*** Opening of Data under study ***
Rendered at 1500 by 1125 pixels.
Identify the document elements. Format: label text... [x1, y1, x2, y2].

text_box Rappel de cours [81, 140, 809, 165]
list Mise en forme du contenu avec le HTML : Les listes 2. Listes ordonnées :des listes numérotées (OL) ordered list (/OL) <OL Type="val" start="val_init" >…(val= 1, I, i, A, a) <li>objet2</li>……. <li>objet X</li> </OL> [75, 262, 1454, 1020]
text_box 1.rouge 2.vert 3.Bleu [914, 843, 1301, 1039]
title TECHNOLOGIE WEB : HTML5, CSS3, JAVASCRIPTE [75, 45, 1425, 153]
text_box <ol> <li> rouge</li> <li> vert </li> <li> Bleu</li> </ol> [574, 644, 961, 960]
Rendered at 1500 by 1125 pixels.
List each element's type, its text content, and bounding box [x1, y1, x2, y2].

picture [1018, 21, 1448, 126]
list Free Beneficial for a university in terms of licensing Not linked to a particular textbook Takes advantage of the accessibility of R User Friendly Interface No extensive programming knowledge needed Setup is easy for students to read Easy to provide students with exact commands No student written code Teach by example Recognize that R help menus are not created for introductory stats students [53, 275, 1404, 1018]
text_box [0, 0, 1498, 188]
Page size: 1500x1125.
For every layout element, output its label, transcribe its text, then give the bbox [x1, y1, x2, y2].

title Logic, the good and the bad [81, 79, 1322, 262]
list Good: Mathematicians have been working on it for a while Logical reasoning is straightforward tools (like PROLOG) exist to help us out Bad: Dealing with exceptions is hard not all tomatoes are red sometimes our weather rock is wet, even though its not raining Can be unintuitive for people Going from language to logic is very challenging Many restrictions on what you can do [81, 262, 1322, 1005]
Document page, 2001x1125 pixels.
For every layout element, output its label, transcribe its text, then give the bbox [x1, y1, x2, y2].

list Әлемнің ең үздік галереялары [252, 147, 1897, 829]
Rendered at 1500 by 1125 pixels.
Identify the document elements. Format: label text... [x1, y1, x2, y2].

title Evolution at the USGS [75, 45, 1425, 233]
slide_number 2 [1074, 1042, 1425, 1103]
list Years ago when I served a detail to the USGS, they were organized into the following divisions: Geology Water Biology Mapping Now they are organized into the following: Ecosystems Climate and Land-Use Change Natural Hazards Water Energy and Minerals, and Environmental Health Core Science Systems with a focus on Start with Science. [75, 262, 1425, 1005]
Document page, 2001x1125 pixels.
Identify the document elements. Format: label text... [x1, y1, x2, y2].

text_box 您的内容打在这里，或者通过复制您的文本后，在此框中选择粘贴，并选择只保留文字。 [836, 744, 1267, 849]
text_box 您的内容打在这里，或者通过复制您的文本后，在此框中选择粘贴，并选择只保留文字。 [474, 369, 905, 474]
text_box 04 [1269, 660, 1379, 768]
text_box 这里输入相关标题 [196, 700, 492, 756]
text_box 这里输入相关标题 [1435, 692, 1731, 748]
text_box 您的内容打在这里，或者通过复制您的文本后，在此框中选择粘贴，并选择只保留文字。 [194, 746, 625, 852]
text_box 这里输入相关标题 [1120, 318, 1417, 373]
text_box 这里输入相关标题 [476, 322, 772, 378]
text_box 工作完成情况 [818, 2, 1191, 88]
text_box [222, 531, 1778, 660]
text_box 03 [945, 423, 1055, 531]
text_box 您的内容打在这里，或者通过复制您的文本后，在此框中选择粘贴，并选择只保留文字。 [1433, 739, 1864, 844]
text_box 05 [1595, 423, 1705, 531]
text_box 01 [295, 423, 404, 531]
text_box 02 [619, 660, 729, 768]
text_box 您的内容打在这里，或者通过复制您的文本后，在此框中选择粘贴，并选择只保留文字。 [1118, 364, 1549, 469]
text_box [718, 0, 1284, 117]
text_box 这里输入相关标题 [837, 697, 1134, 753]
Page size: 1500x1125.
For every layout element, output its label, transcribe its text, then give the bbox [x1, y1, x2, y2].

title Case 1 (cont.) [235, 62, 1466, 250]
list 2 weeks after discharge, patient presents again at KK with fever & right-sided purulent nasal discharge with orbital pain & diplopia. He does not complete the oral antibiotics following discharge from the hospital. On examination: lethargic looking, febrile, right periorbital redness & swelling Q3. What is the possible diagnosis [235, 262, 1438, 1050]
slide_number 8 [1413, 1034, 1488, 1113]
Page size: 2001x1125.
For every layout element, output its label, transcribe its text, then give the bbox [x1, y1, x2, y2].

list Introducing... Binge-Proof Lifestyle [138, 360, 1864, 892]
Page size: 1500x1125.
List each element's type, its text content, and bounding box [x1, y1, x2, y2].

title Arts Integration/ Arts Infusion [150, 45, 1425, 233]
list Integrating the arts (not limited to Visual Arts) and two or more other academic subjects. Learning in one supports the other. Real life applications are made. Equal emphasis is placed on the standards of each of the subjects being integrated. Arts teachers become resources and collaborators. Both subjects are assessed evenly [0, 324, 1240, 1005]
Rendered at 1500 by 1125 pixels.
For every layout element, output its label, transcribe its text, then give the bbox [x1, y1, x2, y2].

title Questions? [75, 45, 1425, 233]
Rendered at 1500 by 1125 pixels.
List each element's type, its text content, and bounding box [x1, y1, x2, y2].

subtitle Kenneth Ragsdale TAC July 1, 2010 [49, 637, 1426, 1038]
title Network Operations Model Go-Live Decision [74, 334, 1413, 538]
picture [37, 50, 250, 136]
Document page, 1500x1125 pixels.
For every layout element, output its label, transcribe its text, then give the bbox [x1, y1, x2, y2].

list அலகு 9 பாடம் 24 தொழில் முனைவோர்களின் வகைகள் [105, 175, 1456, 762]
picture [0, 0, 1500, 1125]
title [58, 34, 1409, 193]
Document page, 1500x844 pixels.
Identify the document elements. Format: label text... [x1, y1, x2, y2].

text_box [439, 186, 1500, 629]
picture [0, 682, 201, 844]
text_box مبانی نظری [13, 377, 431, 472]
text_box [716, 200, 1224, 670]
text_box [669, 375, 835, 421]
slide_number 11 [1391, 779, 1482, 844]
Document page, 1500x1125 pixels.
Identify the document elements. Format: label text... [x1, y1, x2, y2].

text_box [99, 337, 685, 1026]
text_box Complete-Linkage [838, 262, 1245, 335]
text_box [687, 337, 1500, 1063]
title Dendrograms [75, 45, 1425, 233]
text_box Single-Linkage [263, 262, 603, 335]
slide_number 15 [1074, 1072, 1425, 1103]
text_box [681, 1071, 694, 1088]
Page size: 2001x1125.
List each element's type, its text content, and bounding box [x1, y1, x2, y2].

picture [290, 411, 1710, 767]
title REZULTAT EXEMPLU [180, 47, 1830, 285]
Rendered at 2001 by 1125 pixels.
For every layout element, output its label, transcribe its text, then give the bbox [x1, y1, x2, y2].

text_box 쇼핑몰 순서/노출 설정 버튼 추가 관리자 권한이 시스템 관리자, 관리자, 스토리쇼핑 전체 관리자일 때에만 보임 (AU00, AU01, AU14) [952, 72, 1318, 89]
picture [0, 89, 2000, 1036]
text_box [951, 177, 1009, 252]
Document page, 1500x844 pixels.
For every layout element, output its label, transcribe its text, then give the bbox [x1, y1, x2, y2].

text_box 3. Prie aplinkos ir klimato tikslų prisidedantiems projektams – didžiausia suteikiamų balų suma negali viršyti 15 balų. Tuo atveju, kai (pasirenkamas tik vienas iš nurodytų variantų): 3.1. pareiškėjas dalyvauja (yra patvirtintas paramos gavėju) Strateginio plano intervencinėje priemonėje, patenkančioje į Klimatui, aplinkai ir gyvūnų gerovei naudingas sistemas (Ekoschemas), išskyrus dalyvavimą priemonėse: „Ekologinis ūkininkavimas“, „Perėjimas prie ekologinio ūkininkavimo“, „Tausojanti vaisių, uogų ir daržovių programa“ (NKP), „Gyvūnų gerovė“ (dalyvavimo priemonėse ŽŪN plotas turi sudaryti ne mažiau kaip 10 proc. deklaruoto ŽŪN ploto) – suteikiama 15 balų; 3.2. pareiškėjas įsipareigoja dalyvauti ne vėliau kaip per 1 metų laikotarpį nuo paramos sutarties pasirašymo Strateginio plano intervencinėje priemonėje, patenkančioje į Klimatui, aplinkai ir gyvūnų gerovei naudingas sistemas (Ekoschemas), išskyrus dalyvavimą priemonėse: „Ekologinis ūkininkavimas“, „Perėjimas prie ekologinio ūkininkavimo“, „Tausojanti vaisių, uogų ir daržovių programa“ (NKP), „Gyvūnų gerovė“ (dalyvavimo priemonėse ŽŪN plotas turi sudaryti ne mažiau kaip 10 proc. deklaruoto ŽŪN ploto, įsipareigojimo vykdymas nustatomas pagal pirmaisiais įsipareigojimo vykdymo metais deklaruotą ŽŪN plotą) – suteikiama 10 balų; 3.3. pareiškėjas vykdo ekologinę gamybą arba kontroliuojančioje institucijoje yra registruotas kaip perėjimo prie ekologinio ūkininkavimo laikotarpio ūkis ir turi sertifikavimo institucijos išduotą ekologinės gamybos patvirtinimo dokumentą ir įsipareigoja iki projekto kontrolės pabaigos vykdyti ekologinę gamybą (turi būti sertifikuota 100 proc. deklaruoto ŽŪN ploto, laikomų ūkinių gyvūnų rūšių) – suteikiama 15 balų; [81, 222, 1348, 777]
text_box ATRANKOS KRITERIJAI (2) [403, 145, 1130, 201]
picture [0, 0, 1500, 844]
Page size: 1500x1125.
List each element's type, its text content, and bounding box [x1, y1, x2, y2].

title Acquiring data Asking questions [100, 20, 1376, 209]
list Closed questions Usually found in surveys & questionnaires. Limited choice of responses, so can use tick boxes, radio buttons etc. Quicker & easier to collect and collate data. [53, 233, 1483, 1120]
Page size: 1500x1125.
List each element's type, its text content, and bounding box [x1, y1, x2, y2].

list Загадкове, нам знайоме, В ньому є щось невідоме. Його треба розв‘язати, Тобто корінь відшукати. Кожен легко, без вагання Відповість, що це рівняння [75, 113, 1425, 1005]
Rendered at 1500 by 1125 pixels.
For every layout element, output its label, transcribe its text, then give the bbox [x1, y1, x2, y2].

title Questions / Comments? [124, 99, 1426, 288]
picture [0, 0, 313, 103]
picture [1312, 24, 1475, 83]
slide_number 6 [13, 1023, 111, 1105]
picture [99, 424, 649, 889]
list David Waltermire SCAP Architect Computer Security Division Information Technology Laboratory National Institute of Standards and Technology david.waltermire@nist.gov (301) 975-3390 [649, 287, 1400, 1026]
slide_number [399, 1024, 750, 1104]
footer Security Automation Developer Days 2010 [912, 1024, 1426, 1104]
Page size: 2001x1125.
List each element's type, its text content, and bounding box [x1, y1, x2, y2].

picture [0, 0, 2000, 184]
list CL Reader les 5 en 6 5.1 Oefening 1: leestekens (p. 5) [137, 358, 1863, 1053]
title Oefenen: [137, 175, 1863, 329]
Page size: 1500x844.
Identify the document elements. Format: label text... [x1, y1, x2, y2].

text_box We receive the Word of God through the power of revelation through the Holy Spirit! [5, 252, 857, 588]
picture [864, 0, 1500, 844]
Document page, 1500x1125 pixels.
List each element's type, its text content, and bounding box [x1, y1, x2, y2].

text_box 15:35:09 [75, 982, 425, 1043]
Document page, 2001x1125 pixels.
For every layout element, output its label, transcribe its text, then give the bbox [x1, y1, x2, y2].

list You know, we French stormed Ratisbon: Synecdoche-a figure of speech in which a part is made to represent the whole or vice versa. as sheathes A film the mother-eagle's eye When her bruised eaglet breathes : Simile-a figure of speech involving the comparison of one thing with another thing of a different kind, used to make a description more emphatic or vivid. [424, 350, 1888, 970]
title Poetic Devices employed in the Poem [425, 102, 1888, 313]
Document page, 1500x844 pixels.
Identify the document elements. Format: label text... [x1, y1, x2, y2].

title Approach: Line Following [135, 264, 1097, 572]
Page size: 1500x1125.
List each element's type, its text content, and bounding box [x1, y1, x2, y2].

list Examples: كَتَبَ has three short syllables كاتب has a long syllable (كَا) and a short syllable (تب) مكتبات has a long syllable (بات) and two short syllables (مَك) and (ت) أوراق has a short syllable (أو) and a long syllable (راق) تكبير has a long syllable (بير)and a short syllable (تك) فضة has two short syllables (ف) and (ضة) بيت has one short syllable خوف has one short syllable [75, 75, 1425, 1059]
*** Close of Data under study ***
▸ What is needed
From the material above, set down exactly the lines between the line holding "slide_number [399, 1024, 750, 1104]" and the line holding "Page size: 1500x844.", inclusive. Include nothing else.

▸ The answer
slide_number [399, 1024, 750, 1104]
footer Security Automation Developer Days 2010 [912, 1024, 1426, 1104]
Page size: 2001x1125.
List each element's type, its text content, and bounding box [x1, y1, x2, y2].

picture [0, 0, 2000, 184]
list CL Reader les 5 en 6 5.1 Oefening 1: leestekens (p. 5) [137, 358, 1863, 1053]
title Oefenen: [137, 175, 1863, 329]
Page size: 1500x844.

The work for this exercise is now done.